In both instances, sqoop will reject data if the output directory already exists.
#3 Importing only subset of data
Sqoop allows to import only a portion of the table contents into HDFS with a where clause.
[root@ODIGettingStarted ~]# sqoop import \
--connect jdbc:mysql://localhost:3306/retail_db \
--username retail_dba \
--password oracle \
--table products \
--where "substr(product_name,1,2) = 'Sn'" \
--target-dir /user/root/output/products-Sn
The above command will only import the product names starting with "Sn" from "Products" table into HDFS and stores under the specified directory.
#4 File Formats
Sqoop can import data in 3 formats:
- CSV - text - default
- Sequencefile - binary
- Avro - binary
To invoke the sqoop import to store in binary format use below syntax
[root@ODIGettingStarted ~]# sqoop import \
--connect jdbc:mysql://localhost:3306/retail_db \
--username retail_dba \
--password oracle \
--table products \
--as-sequencefile \
--warehouse-dir /user/root/output
[root@ODIGettingStarted ~]# sqoop import \
--connect jdbc:mysql://localhost:3306/retail_db \
--username retail_dba \
--password oracle \
--table products \
--as-avrodatafile \
--warehouse-dir /user/root/output
#5 Importing all tables
Sqoop supports importing all tables in a database, rather than importing tables one by one. To import all tables use the tool - import-all-tables.

======

▶ **Required task 1**: List every option passed to the sqoop import command in the "#3 Importing only subset of data" section of the Sqoop excerpt.
▶ **Required task 2**: Condense the paragraph of the Sqoop excerpt that begins "Sqoop supports importing all tables" into a single shorter sentence.
▶ **Required task 3**: Reproduce the Sqoop excerpt from "#3 Importing only" up to and including "the specified directory.".

======

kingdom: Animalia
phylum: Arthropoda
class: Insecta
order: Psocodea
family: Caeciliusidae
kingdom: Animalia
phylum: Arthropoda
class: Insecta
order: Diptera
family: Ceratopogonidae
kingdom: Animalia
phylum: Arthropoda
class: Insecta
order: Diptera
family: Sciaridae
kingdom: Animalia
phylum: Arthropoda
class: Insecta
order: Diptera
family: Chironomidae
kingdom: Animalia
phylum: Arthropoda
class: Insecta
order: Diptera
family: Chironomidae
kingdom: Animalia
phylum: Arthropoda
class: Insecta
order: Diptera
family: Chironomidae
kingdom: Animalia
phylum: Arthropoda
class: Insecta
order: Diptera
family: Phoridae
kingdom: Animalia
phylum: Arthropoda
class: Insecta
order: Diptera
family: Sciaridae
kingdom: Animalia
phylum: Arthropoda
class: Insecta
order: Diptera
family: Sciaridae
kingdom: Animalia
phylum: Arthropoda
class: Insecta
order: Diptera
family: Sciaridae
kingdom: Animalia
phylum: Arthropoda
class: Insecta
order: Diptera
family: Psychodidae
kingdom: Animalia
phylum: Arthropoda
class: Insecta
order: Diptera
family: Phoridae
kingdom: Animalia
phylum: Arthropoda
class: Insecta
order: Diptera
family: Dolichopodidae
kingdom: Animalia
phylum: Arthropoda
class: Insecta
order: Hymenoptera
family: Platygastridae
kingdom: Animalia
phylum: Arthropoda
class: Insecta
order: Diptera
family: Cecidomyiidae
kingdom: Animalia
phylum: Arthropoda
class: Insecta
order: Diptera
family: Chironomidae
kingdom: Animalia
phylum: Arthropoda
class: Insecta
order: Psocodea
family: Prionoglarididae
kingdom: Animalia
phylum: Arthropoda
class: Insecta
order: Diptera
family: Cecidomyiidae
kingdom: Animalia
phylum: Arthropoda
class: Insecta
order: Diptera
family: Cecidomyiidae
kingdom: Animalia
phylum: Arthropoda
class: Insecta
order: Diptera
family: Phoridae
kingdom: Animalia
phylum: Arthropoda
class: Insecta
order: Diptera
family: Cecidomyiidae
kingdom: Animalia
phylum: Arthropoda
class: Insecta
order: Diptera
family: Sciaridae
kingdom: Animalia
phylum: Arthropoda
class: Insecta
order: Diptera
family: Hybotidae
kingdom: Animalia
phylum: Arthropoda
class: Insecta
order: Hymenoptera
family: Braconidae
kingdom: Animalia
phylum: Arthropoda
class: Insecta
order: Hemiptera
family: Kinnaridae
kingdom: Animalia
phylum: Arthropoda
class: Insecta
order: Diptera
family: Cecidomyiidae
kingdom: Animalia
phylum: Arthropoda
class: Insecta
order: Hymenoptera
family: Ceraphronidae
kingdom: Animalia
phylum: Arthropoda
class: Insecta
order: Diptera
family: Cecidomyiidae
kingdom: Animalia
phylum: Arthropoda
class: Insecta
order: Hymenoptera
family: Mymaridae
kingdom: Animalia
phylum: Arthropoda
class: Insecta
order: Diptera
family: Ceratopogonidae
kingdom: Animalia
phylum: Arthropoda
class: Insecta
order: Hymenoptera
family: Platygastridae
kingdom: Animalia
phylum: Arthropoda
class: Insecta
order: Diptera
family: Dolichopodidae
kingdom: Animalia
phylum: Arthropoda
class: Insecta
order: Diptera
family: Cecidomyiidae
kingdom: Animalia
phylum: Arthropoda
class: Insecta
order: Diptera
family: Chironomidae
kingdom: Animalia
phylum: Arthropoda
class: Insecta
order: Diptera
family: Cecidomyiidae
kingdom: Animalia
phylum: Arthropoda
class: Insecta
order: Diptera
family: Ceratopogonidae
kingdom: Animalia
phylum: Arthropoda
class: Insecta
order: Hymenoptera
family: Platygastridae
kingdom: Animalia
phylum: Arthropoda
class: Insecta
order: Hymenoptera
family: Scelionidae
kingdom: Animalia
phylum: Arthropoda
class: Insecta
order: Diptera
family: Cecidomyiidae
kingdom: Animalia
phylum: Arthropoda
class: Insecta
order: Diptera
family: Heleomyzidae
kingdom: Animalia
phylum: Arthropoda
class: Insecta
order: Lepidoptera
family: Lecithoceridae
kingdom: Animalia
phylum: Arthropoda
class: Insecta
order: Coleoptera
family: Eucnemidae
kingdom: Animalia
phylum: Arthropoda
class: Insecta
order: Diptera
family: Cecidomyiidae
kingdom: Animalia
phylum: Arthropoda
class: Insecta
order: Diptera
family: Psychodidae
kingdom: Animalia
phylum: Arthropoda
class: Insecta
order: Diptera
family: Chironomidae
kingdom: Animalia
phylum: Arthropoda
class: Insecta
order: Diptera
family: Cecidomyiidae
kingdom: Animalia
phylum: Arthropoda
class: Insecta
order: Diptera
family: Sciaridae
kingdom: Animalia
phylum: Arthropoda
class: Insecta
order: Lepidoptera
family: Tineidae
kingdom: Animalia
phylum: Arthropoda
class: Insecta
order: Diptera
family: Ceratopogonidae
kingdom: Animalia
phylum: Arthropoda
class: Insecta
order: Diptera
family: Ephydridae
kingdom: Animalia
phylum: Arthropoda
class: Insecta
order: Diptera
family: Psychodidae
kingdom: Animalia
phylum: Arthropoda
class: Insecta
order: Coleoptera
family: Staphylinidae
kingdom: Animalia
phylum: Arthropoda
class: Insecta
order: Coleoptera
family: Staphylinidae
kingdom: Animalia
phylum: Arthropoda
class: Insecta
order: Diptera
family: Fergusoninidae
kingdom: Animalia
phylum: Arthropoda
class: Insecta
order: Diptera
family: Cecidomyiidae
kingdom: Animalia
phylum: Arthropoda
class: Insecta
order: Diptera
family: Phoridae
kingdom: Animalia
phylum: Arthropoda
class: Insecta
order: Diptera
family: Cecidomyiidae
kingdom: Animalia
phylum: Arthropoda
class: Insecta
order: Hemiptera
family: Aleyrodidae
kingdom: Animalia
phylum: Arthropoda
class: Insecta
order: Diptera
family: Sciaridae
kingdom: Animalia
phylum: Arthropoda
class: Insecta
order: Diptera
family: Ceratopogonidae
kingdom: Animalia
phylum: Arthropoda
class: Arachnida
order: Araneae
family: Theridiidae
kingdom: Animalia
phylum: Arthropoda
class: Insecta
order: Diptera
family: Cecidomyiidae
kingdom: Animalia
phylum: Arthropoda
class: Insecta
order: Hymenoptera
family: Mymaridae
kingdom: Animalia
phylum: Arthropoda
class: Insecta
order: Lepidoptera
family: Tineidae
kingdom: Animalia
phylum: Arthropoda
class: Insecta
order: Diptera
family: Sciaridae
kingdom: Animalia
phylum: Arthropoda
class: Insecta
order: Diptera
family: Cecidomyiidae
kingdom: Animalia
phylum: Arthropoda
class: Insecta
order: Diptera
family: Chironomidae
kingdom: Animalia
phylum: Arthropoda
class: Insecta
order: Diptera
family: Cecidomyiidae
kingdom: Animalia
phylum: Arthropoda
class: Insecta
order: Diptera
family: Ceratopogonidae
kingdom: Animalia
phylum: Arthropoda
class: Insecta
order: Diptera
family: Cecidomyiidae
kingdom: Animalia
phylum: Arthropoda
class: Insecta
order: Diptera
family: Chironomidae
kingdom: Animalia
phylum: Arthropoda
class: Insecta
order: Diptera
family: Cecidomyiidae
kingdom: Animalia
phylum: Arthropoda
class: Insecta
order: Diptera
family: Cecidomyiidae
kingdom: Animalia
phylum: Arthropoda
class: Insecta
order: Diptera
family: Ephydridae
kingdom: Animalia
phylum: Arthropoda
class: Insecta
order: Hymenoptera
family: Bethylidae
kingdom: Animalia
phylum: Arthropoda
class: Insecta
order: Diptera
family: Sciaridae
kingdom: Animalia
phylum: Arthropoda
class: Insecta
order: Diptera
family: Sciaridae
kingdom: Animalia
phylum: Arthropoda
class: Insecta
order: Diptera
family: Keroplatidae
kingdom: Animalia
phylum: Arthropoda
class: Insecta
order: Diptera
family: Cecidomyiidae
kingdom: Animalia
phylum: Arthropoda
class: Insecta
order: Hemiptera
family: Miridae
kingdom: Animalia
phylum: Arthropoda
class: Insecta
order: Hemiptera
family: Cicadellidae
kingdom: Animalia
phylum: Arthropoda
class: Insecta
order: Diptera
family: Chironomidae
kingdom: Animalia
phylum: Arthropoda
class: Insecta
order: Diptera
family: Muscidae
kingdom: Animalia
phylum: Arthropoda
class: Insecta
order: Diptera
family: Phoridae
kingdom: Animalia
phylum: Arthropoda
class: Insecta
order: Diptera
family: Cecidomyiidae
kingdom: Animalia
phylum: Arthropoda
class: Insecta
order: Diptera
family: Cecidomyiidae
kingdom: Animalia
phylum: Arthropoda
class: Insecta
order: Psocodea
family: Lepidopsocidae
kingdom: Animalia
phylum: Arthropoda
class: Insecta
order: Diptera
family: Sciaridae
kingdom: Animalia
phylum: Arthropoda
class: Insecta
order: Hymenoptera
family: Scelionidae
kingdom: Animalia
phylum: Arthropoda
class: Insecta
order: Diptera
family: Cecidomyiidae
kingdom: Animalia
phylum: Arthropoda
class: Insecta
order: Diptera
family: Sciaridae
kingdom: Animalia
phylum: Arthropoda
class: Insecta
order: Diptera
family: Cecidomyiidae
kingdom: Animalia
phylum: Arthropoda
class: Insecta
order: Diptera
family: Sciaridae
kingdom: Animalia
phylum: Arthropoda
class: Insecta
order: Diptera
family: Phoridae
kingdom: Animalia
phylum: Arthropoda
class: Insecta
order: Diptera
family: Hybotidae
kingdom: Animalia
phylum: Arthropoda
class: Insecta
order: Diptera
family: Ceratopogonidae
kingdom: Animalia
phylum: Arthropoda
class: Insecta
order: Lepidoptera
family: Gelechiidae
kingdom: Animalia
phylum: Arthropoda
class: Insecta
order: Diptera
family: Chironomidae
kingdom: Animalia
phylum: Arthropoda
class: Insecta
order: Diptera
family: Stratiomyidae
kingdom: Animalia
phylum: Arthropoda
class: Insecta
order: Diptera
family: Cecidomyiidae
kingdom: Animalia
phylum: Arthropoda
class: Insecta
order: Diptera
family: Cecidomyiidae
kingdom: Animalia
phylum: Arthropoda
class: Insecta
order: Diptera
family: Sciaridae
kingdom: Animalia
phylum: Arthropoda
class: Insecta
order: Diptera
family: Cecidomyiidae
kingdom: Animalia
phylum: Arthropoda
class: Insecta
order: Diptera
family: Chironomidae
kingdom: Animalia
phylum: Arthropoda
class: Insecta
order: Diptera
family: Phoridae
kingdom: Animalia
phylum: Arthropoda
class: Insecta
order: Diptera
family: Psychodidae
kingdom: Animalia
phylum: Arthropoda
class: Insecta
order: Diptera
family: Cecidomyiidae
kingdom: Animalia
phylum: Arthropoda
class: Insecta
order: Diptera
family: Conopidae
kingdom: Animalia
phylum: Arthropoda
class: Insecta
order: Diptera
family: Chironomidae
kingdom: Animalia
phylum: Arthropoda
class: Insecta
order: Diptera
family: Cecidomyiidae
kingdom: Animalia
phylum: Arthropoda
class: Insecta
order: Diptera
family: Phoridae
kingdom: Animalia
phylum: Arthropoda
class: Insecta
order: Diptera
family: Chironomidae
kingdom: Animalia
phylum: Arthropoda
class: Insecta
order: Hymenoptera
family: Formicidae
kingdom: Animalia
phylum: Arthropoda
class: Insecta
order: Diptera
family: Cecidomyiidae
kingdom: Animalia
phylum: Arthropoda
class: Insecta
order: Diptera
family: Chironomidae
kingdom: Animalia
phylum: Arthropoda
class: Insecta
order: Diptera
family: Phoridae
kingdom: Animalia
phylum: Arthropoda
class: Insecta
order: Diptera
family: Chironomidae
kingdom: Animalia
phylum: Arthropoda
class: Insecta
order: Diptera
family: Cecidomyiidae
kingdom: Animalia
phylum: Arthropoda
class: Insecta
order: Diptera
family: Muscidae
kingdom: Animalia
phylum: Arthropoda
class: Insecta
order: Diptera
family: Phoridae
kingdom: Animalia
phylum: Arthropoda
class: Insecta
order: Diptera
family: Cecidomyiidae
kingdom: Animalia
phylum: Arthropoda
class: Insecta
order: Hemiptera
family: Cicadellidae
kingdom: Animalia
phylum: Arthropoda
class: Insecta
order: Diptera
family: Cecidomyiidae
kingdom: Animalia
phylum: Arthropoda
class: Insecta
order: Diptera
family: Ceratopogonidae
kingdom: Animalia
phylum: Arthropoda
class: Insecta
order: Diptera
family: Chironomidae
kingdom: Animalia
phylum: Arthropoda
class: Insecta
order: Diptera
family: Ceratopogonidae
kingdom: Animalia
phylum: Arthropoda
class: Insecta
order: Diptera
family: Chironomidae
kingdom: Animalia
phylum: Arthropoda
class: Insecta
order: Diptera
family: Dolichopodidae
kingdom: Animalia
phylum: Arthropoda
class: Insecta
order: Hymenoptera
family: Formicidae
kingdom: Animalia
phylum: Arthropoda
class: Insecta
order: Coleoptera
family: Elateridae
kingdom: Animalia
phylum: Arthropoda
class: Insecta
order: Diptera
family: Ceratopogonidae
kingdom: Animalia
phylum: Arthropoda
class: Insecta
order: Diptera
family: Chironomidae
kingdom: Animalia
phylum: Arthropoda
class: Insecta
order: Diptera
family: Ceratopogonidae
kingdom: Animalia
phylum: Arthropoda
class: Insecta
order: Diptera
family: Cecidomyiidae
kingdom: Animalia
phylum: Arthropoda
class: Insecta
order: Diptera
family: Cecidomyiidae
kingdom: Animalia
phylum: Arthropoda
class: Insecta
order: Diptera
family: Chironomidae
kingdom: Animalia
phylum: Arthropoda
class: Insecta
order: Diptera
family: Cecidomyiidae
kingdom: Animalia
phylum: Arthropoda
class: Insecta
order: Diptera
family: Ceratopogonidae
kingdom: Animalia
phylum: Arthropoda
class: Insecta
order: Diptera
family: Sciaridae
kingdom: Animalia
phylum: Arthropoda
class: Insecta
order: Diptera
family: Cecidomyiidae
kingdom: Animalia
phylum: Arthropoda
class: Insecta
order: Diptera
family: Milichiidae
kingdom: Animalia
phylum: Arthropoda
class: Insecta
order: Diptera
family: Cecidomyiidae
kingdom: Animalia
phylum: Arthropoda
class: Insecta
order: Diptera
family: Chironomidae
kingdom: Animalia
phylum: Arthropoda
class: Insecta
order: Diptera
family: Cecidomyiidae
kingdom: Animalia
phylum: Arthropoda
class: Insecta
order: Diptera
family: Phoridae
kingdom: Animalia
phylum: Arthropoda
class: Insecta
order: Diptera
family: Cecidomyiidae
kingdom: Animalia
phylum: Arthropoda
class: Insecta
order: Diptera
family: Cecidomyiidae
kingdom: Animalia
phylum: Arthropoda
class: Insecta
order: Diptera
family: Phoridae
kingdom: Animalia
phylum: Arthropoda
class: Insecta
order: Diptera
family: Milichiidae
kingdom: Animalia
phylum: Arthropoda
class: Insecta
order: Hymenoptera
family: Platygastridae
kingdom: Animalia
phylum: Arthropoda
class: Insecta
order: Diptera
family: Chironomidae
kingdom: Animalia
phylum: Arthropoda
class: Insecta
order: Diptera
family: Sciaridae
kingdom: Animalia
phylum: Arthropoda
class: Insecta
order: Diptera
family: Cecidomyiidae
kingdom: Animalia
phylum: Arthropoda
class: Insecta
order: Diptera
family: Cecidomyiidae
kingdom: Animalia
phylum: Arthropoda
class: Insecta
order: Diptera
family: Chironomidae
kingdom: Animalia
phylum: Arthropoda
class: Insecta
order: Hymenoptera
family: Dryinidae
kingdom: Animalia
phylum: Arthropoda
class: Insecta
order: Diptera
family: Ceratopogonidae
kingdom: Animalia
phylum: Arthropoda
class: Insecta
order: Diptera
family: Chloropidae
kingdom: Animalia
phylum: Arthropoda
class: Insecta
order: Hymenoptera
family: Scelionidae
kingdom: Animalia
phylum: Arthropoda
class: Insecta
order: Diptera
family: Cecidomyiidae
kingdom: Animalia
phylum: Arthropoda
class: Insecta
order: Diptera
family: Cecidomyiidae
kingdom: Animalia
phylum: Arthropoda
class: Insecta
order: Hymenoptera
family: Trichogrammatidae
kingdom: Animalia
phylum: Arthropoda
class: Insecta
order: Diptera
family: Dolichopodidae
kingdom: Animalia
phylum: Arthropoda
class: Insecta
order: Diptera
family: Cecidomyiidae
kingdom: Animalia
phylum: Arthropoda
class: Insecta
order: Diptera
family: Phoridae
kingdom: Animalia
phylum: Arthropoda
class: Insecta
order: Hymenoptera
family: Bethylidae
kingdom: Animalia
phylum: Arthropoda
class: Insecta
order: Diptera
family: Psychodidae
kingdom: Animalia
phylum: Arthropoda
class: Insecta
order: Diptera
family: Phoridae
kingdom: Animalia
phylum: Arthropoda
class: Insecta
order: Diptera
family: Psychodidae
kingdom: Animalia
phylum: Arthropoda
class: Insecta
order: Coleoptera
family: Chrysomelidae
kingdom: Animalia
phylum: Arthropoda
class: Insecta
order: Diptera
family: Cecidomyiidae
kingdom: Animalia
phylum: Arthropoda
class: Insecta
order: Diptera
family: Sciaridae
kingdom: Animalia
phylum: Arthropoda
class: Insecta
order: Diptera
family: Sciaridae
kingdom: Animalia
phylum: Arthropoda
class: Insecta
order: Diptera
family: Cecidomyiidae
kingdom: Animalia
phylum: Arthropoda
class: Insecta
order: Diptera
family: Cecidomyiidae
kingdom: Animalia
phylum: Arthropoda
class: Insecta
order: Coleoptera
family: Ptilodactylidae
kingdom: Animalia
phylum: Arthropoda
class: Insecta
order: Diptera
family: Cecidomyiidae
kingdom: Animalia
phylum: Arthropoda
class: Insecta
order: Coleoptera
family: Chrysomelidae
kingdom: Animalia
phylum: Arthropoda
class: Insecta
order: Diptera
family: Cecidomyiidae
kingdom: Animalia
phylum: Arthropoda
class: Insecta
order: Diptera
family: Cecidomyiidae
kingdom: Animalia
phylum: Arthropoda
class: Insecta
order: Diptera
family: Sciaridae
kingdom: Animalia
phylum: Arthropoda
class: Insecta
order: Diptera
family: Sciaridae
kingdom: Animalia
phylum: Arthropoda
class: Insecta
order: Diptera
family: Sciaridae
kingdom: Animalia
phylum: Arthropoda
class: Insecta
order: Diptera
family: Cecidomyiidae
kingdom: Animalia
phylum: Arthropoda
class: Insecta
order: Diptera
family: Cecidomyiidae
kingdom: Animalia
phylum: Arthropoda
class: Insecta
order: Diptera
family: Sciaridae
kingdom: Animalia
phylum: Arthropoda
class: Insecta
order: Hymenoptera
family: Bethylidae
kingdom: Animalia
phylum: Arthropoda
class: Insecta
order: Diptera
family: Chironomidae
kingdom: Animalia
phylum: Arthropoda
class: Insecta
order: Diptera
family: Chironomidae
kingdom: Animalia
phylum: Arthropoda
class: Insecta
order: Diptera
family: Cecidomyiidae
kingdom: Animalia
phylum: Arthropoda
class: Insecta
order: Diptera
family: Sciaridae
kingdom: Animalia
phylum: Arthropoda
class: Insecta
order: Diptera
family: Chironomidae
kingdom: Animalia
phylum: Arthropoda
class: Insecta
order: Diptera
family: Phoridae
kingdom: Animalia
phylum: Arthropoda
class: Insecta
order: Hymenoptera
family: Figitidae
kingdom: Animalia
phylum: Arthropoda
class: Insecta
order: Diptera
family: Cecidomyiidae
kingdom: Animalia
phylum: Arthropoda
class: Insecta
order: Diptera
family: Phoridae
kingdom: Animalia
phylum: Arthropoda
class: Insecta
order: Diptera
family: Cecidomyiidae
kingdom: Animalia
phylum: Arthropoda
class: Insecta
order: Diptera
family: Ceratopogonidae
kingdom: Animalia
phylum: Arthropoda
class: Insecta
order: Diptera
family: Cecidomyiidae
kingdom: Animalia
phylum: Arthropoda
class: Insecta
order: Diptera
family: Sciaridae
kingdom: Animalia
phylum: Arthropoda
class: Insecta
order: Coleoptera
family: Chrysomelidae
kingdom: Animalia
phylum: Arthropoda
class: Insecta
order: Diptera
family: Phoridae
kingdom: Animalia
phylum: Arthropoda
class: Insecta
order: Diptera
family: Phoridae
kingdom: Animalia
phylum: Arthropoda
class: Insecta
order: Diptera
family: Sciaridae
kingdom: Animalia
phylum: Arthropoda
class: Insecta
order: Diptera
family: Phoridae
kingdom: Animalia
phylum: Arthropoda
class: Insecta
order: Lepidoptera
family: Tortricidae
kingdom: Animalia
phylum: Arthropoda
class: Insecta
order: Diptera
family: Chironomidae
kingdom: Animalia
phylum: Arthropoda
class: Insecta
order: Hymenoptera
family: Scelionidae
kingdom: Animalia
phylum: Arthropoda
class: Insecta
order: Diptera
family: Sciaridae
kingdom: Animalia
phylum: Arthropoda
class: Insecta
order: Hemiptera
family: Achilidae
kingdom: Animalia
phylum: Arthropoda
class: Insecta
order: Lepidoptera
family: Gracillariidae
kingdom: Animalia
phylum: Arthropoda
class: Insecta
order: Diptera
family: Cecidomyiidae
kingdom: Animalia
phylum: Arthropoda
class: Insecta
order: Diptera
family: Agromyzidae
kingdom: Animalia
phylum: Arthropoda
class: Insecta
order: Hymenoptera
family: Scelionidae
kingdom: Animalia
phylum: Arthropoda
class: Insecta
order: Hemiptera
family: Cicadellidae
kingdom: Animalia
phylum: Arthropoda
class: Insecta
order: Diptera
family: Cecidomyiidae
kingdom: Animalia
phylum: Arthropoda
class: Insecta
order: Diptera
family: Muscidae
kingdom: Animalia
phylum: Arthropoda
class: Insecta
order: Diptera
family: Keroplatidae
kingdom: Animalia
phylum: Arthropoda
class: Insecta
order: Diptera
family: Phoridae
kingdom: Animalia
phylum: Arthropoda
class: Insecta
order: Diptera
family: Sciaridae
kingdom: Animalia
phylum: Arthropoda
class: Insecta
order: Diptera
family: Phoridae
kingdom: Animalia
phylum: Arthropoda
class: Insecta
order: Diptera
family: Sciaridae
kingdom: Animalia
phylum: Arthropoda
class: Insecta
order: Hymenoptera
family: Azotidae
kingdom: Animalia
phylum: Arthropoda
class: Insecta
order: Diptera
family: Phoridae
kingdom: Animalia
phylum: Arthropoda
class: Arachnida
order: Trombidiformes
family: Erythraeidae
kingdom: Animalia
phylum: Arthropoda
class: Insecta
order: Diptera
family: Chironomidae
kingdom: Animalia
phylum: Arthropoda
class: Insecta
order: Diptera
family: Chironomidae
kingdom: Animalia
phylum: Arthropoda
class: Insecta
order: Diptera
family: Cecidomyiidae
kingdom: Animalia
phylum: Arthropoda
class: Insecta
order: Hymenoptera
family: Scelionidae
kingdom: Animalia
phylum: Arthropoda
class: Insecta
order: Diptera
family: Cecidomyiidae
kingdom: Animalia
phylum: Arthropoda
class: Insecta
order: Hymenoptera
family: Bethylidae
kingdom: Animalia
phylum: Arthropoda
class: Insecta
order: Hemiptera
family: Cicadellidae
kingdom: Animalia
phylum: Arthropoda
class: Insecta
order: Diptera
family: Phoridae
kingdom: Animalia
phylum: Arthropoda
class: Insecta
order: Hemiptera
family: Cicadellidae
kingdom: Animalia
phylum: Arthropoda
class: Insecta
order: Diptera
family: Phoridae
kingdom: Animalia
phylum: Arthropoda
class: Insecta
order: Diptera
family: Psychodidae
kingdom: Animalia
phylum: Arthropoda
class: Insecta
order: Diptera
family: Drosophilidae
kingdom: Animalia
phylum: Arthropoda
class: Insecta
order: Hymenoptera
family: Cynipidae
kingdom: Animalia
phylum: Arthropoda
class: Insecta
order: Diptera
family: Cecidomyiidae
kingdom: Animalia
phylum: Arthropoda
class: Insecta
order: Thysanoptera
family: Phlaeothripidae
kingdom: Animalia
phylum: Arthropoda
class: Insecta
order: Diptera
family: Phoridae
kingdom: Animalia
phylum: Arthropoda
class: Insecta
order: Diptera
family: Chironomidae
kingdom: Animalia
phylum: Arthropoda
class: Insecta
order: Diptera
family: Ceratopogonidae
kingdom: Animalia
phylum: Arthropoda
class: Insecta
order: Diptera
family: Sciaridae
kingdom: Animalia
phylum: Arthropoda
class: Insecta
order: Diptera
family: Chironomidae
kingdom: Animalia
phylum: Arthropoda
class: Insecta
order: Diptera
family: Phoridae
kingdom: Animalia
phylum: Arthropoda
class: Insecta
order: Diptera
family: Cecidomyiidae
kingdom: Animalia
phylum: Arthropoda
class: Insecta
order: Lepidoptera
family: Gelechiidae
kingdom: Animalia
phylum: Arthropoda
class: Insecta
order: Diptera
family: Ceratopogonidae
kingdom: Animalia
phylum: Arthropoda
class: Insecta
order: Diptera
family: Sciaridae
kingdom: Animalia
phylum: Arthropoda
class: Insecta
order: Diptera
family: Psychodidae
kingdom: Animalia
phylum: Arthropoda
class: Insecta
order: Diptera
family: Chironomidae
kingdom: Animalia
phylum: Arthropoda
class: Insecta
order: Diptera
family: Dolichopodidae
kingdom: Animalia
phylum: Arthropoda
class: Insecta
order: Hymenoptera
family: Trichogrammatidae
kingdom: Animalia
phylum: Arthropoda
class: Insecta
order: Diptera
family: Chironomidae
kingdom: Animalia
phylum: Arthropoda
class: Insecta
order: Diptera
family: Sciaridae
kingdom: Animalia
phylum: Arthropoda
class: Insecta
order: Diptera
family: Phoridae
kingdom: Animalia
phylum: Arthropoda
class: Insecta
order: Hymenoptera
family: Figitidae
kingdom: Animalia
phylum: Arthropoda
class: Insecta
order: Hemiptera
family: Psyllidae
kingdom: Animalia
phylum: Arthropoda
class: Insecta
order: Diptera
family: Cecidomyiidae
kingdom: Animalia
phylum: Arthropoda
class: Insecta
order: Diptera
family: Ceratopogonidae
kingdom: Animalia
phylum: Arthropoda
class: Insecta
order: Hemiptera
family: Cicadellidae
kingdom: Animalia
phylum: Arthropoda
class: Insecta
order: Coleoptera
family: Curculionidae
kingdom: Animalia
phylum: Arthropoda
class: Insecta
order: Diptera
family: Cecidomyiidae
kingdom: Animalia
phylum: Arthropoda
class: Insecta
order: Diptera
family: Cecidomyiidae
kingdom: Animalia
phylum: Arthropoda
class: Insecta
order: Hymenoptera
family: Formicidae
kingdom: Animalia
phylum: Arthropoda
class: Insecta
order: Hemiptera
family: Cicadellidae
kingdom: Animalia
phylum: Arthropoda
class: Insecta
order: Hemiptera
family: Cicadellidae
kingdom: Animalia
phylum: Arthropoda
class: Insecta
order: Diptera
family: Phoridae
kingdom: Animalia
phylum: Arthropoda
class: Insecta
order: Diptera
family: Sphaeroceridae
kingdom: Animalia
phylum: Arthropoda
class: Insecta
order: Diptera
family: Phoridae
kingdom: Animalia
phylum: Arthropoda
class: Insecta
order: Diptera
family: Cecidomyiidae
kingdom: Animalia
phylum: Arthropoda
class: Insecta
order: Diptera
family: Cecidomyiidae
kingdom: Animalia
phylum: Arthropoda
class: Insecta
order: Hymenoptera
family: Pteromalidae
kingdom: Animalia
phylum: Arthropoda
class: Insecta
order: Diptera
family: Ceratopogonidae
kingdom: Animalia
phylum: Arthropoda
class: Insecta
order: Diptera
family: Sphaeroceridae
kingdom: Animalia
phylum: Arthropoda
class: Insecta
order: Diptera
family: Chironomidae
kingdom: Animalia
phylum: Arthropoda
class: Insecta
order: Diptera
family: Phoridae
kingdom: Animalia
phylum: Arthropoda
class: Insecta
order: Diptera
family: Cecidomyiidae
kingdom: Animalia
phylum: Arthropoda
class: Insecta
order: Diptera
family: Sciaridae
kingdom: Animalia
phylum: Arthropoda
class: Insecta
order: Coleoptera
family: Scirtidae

======

▶ **Written solution 1**:
--connect
--username
--password
--table
--where
--target-dir

▶ **Written solution 2**: Sqoop can import every table in a database at once with the import-all-tables tool, instead of one table at a time.

▶ **Written solution 3**:
#3 Importing only subset of data
Sqoop allows to import only a portion of the table contents into HDFS with a where clause.
[root@ODIGettingStarted ~]# sqoop import \
--connect jdbc:mysql://localhost:3306/retail_db \
--username retail_dba \
--password oracle \
--table products \
--where "substr(product_name,1,2) = 'Sn'" \
--target-dir /user/root/output/products-Sn
The above command will only import the product names starting with "Sn" from "Products" table into HDFS and stores under the specified directory.